Other opponents are hoping that Chief Justice John Roberts's Supreme Court would do the repeal for them. Sen. John McCain (R-Ariz.), among others, foresees "a real constitutional challenge." The Republican National Committee issued a news release claiming that Nancy Pelosi herself once put her name on a legal brief pronouncing unconstitutional the very deem-and-pass procedure House Democrats plan to employ to enact health-care reform. (The RNC neglected to mention that the courts rejected Pelosi's argument, citing a 108-year-old Supreme Court precedent.)

Even the conservative majority on the Supreme Court would have to be wary of suddenly rejecting a legislative process that has been tolerated for years ­ all for the purpose of taking health care away from 30 million Americans. That would make Bush v. Gore look relatively innocent.

Beyond that, it's doubtful that opposition to the measure will ever again be as high as it is now. Fox News polling found that 45 percent of voters would favor repeal, while 47 percent say leave the reforms alone or add to them. With the big insurance subsidies years away, the initial changes stemming from the legislation would be relatively modest ­ and that should come as a surprise to an American public told by Republican foes of the legislation to expect a socialist takeover of the United States.

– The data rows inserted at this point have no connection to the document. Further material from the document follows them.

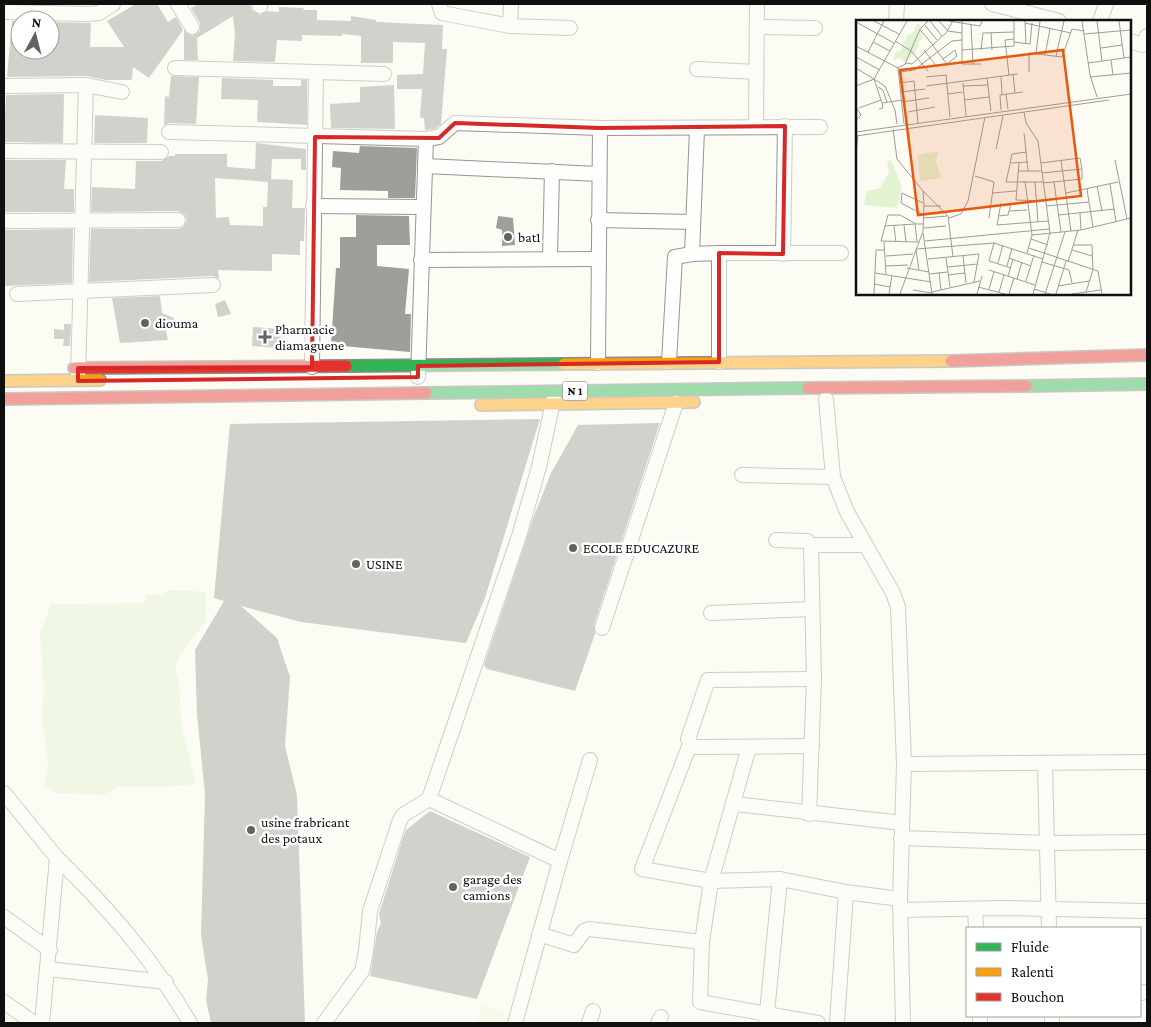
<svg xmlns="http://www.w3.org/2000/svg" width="1151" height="1027" font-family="'Crimson Pro',serif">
<rect width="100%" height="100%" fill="#fcfbf4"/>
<path fill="#e3f3d2" d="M168 590 206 592V621L180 655 175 668 179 681 181 724 196 784 165 787H119L102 795 55 793 43 787 48 768 42 717 44 691 40 633 51 604 145 603 146 595H162Z"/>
<path fill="#eef7dd" d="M483 1005 506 1014 503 1023H477Z"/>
<g fill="#a09e9a" fill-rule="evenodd">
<path d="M136 4H157L168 22 176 17 183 30 149 78 133 67 132 80H106L86 76 7 77 12 21H20V50H50V22L91 23 90 47H124L107 21Z"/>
<path d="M198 4H250L252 10 260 15 267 11 279 12V7L304 8 303 10H317V20L351 21V16L376 20V22L443 25 442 49H447L441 124 435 129 425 130 424 118H420L422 89H397V75L423 74 425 43 393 42V63H361V36L342 34V36L302 35V41L277 40 275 62 233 61 235 34 233 16 197 38 198 60H184V30L192 36 200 31V23L191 8Z"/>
<path d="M171 76 199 77 196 124 169 123 164 125 165 96 169 97Z"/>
<path d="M222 78 273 80V86H301V80H307V125L257 122 258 100 221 99Z"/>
<path d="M394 85 395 129 331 128 330 104 360 102V87Z"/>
<path d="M64 94 63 143 4 142 6 95Z"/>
<path d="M95 115 148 118 147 143H94Z"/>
<path d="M256 143 306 149V170H301V159H272L271 179 293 180 292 208H305L304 241H300V255L272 254V271L218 270 219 279 213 276 89 282 91 229H178L183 227 187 220 185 215 178 211 91 212 92 187 135 189 136 161H161L169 156H175V154H227V167L255 169ZM215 178 268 182 267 207H263V226L230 225 229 217 216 218Z"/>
<path d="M360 146 417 148 415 198H388V191L340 190 341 168 332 167 333 151 359 153Z"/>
<path d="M5 160H66L64 189H74V212H4Z"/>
<path d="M356 215 409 216 410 245H377V266L409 269 405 314H411L410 352 331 345 336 268H340V237H356Z"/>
<path d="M498 216 513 218 515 245 502 246V230L496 228Z"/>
<path d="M73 229 72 283 4 286V230Z"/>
<path d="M160 296 162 313 174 318V327L166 331 168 340 120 343 112 298Z"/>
<path d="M225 300 231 314 218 317 215 304Z"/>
<path d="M64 324H71L70 346H63L64 339H54V329L64 330Z"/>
<path d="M253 327 281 329 280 348 252 346Z"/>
<path d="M540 419 485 598 466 643 301 622 241 606 277 638 290 677 285 746 297 795 305 1023H211L206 1000 208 980 201 935 205 794 197 715 195 650 224 601 214 598 230 424Z"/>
<path d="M660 423 594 625 595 634 575 691 487 669 484 665 534 516 551 473 578 425Z"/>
<path d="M430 811 530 857 477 999 370 976 377 932 381 923 379 914 403 838 406 830Z"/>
</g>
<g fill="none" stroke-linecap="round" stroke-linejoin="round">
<g stroke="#969592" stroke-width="16">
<g id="street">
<path d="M178 4 192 27"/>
<path d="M259 4 260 6"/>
<path d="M439 4 442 13 510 26 570 28"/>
<path d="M992 4 1059 21"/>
<path d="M4 12 88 14 99 13 113 4"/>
<path d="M896 21 897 4"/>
<path d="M1100 21 1106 4"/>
<path d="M510 26 511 4"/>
<path d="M758 27 815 28"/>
<path d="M1130 41 1142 45 1147 36"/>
<path d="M175 68 316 72 312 367"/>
<path d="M697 69 756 72"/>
<path d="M316 72 384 74"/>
<path d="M86 85 122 92"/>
<path d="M4 86 86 85 78 377"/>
<path d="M756 126 757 4"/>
<path d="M169 132 426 139 439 137 455 123 600 128 820 127"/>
<path d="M4 151 161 152"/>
<path d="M425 166 599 174"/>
<path d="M313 206 423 207"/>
<path d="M598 220 693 222"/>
<path d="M4 221 178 220"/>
<path d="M692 254 697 129"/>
<path d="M783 254 785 126"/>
<path d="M550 258 552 171"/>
<path d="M421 260 598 259"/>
<path d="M17 294 213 285"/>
<path d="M669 362 675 257 692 254 719 253H841"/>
<path d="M719 362V253"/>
<path d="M598 363 600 128"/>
<path d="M418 377 426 139"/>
<path d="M826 399 833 477 847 512 893 593 898 607 904 764 900 899 903 1023"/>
<path d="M742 475 833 477"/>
<path d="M776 540 807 541 811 545H864"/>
<path d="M711 613 811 609"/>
<path d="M602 628 676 403"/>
<path d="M690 744 642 869 711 881 780 879 846 892 900 899"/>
<path d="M812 746 695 747 690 744 688 739 708 680 814 679"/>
<path d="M749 747 711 881 702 942 700 1002 818 1023"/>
<path d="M904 764 1147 762"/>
<path d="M1045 764 1049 928"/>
<path d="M4 793 57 858 42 1023"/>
<path d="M429 799 560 861 515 1023"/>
<path d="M735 804 902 823"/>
<path d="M809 814 814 679 811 545"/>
<path d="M901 838 1047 843 1147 842"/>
<path d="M57 858C110 910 153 959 190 1023"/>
<path d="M560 861 590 760"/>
<path d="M975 909 976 928"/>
<path d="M900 910 1002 908 1147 911"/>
<path d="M4 917 50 950"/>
<path d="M539 934 574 945 584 931 589 929 702 942"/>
<path d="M48 969 166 982"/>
<path d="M1140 993 1147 992"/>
<path d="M4 1002 34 1023"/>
<path d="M980 1016V1023"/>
<path d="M324 1023 362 971 366 951 370 911 400 820 403 815 429 799 519 536 539 467 554 397"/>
<path d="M589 1023 593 1011"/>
<path d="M658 1023 661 1017"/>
<path d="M766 1023 780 879"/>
<path d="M837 1023 846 892"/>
<path d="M1052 1023V1016"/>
</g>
</g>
<g stroke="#8c8c89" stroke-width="14">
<g id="fast">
<path d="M346 366 564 364"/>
<path d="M1026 386 1147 384"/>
<path d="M426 393 808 388"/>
</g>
</g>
<g stroke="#8c8c89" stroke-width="14">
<g id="slow">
<path d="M564 364 951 361"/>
<path d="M4 381 100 380"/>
<path d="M481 405 694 402"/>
</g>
</g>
<g stroke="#8c8c89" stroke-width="14">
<g id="jam">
<path d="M951 361 1147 355"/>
<path d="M74 368 346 366"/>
<path d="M808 388 1026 386"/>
<path d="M4 399 426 393"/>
</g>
</g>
<use href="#street" stroke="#fffefd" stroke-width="14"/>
<use href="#fast" stroke="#30b455" stroke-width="11"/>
<use href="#slow" stroke="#ff9f0a" stroke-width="11"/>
<use href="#jam" stroke="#e5322d" stroke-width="11"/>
</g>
<path d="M0 0H1151V1027H0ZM455 123 600 128 785 126 783 254 719 253V362L418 366V377L78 381V368L312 367 315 137 439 138Z" fill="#fcfbf4" fill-opacity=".55" fill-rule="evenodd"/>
<path fill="none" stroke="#d62828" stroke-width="4" stroke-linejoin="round" d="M455 123 600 128 785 126 783 254 719 253V362L418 366V377L78 381V368L312 367 315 137 439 138Z"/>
<g fill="#62625f" stroke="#fff" stroke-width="2">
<circle cx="508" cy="237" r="5"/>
<circle cx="145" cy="323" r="5"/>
<path d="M262.5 329.5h5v5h5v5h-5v5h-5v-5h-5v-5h5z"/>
<circle cx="573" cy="548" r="5"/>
<circle cx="356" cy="564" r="5"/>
<circle cx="251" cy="830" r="5"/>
<circle cx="453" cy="887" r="5"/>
</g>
<g text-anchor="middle" stroke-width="5" stroke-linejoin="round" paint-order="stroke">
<rect fill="#fff" stroke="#575757" stroke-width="1" x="562.5" y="381.5" width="25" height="19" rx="4"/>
<g font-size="12" font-weight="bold" fill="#0f0f0f">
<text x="575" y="395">N 1</text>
</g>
<g font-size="14" fill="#0f0f0f" stroke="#fff" text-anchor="start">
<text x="518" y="242">bat1</text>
<text x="155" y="328">diouma</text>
<text x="275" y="334">Pharmacie<tspan x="275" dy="16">diamaguene</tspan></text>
<text x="583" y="553">ECOLE EDUCAZURE</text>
<text x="366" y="569">USINE</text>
<text x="261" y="827">usine frabricant<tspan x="261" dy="16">des potaux</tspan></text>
<text x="463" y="884">garage des<tspan x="463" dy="16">camions</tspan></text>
</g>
</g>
<g transform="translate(856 20)">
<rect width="275" height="275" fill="#fcfbf4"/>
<path d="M61 3 66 6 63 9 67 18 62 22 63 27 50 42 44 38 37 40 40 31 44 32 51 16 58 12ZM83 131 80 142 85 158 64 161 62 135ZM35 140 46 167 41 188 8 185 11 171 24 168 33 152 31 141Z" fill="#e3f3d2"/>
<path fill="none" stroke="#9d9d98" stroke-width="1" d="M18 1 43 14M74 1 86 16M83 1 92 11 106 13M93 1 124 6 126 1M106 1V44H125M169 1 170 24M226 1 234 55 241 77M241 1 246 41M263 1 268 38M0 2 38 23M169 3 215 13M68 4 81 20M115 5 117 45M64 10 72 19 87 39 91 44 101 36 99 30 87 39M135 12 136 30M228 14 275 10M39 21 55 31 72 51M17 22 34 31M158 22 174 24 176 3M0 26 42 48 48 104M245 28 266 25M68 30 81 47M106 30 158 26V1M125 30 127 13 158 12M12 32 28 1M180 33 184 1M189 35 194 9M200 36 208 1M0 37 24 50M255 40 257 55M232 43 275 37M49 44 64 9 72 1M0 48 29 66 39 90 41 104M42 48 51 43 56 44 90 13 97 1M44 52 58 50 96 21 106 20M173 52V33L206 37 216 9 228 11M157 54 159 73M153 55 149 20 158 19M145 56 146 74M70 57 90 55 94 97M234 57 275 53M131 58 135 91M18 59 26 83 27 88 23 89M44 63 58 61 62 103M107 63 110 96M0 66 18 59 51 1M70 66 162 54M107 66 132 65M22 67 27 70 31 82M45 72 69 69M92 74 107 72M150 74 152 89M108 80 133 77M46 82 73 78M26 83 46 80M0 87 5 95 0 100M3 88 25 80M145 90 144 75 167 72M52 92 79 87M168 92 170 103 182 121 194 213 177 274M37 109 41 139 67 171 68 184 67 211 44 274M0 112 275 74M168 113 172 151M0 116 253 80M140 129 147 96M171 132 156 134 154 143 172 142M0 134 2 115M205 140 215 211M259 140 271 199M163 143 160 180 190 181M185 143 224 138 226 149V159L187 163M154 144 150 162H187M162 151H186M186 153 226 149M119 156 138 162 133 198M169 161 176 215M179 162 182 202M198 162 205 212M254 164 260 202M241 166 246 191M67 171 92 196 97 237M136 173 160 171M210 173 262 162M233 182 237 207M67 183 46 173 45 183 68 195M145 183 141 205 192 201M68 186H85M190 186 233 182 231 169M153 191 171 190M224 193 225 210M203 195 259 189M142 196 152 195 155 183M68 198 91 196M93 198 105 194 112 181 129 97M48 205 50 222M29 206 59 204 61 221M38 206 40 222M68 208 90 206M67 213 76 274M175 219 192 225M69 221 193 209M28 222 30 254M63 222 25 221 32 195H44L60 204H68M138 223 133 241 155 248M217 225H236L237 250 230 272M173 228 242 251 246 274M60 229 138 223 187 239M60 230 63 250M216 230 236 236M171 233 176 215 225 210 275 198M30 236 57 234M107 236 110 263M90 238 94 267M153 238 175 246M72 239 123 234 118 262M186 242 213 250 216 263M212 242 222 210M142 243 147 225M30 246 52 245M151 246 156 228M91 247 122 244M51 248 73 252M133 250 179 265M83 252 85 270M19 253 75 262M73 254 92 252M92 255 109 253M152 256 157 239M161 259 166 242M170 261 178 235M18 264 34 267M202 266 233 261M122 267 149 274M133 269 138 252M178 269 194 274M57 270 76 273M76 272 124 261M143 272 148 255M18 274 20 230H29M33 274 36 255M121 274 126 256M153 274 158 258M189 274 209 212M200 274 210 241M216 274 245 270"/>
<path fill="#e8590c" fill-opacity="0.15" stroke="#e8590c" stroke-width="2.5" d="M207 30 225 176 62 195 44 50Z"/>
<rect width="275" height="275" fill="none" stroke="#0f0f0f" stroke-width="2.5"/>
</g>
<rect width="1151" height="1027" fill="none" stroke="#0f0f0f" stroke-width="10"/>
<rect x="966" y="927" width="175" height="90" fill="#ffffff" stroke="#9f9f9f"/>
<rect x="976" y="943" width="25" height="8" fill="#30b455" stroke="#9f9f9f"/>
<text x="1011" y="952" font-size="15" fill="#0f0f0f">Fluide</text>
<rect x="976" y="968" width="25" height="8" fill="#ff9f0a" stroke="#9f9f9f"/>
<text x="1011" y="977" font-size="15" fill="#0f0f0f">Ralenti</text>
<rect x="976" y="993" width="25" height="8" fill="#e5322d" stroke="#9f9f9f"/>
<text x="1011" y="1002" font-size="15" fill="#0f0f0f">Bouchon</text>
<g transform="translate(35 35) rotate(7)"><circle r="24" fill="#ffffff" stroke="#9f9f9f"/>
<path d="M0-4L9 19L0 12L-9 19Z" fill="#62625f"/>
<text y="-8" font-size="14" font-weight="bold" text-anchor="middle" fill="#0f0f0f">N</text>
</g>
</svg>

What Americans would see ­ or at least what Democratic ad makers say they'd put on Americans' TV screens ­ are the benefits that would take effect this year: tax credits that encourage small businesses to offer health coverage; a $250 rebate to Medicare beneficiaries who hit the prescription-drug "donut hole" (the checks would start going out June 15); allowing young people up to age 26 to stay on their parents' health policies; and, above all, a ban on refusing coverage to children with preexisting conditions.

There will certainly be ads this fall saying Republican Congressman X voted against tax breaks for small business and voted to deny Junior his life-saving treatments. These modest changes to the health system probably wouldn't be widespread and noticeable enough to limit Democratic losses at a time of 10 percent unemployment. But, at the very least, voters would see nothing to justify the Republicans' apocalyptic predictions.

Yet repeal still holds appeal, even to the likes of Mitt Romney, who as governor of Massachusetts created what the New Republic's Jonathan Chait calls "the closest thing to Obamacare in the United States." A poll by the Boston Globe and Harvard last fall found that only one in 10 Massachusetts residents favors a repeal of that program.

"The American people will not stand for this bill becoming law," Romney said this week. "The American people will be with us and they will throw those guys out."

That's what Alf Landon thought, too.